Crime

Brother: Shooting suspect mentally ill

LOUISVILLE — The brother of a man accused in a deadly shooting at a homeowners' meeting in Louisville says the suspect suffered from a "bad psychiatric condition."

Hasan Hindi of Carmel, Ind., told The Courier-Journal in a telephone interview on Monday that his brother, Mahmoud Hindi, has struggled for years with mental health issues. Mahmoud Hindi's attorneys, Khalid Kahloon and Todd Lewis, say their client has been under psychiatric care, but declined to say why.

"He is not in a healthy condition," Hasan Hindi said. "He did this because of his bad psychiatric condition. (We) will prove this."

Hindi was arrested after the shooting Thursday during the Spring Creek Homeowners Association meeting at Springdale Community Church. He was charged with murder in the death of 73-year-old David Merritt, who died at the scene. Hindi pleaded not guilty Saturday to that charge as well as assault and wanton endangerment. A second man, 69-year-old Marvin Fisher, died Sunday.

Police say Hindi, who had practiced as a doctor until his license lapsed in 2006, had a history of disputes with the homeowners group in the upscale neighborhood.

Kahloon said the shooting has left Hindi's family shocked and devastated.

"They just cannot comprehend that their father would do something as horrendous and horrible as has been alleged," Kahloon said.

Kahloon said Hindi's medical conditions led to him surrendering his medical license.

Kentucky Board of Medical Licensure general counsel C. Lloyd Vest II said Hindi had applied to re-register his license, but he was ordered in 2007 to get a neuropsychological evaluation. He said the results led the board to defer action pending another assessment, but Hindi did not appear again before the board and his license remained inactive.

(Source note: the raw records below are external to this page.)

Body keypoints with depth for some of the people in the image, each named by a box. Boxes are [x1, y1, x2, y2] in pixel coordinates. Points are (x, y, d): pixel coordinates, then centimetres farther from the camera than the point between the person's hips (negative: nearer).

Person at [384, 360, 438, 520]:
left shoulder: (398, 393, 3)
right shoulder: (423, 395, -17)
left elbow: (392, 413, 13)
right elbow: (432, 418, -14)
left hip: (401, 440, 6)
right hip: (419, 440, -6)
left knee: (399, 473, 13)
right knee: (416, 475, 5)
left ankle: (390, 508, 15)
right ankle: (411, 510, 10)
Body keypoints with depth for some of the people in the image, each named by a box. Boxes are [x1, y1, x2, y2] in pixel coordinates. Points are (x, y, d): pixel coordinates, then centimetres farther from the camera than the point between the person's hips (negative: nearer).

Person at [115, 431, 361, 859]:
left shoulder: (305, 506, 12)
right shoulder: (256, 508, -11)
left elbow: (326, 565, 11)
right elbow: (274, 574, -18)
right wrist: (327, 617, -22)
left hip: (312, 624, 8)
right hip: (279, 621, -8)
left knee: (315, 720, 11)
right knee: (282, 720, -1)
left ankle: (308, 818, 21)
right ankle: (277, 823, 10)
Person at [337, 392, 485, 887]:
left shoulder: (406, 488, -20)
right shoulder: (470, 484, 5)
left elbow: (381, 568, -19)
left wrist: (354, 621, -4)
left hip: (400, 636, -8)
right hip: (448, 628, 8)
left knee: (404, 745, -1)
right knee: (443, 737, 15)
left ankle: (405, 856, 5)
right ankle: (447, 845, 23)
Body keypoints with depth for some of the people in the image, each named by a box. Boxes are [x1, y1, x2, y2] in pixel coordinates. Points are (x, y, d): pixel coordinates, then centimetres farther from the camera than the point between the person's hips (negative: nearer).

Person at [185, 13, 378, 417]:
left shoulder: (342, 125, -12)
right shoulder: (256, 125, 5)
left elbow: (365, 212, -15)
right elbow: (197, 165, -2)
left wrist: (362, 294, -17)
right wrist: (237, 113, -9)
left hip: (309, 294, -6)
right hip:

The newspaper also reported Monday that it obtained records showing Hindi had an outstanding arrest warrant stemming from an incident two years ago at an Islamic center in Terre Haute, Ind. A police report says Hindi and another man had to be separated during an argument over "religious practices."

Meanwhile, court records in a lawsuit between the homeowners association and Hindi over whether a fence violated zoning codes show that he had made threats against neighbors and the board attorney.

An Aug. 25, 2011, letter Hindi sent to Spring Creek Homeowners Association attorney Mike Kelly, said he would "protect the sacred interest of my kids even if it comes to killing and even if I lose my own life in the course of doing so."

In an interview Monday, Kelly said the threats were "vague" and he sent the letter to board members, but did not go to police.

"People say things to lawyers all the time," Kelly said. "I don't really pay a lot of attention to it."

Kelly said Hindi and the homeowners association seemed to be working toward a resolution when the shooting occurred.

"It's a real tragedy," Kelly said about Merritt and Fisher. "They were both first-class guys. It just breaks my heart what's happened."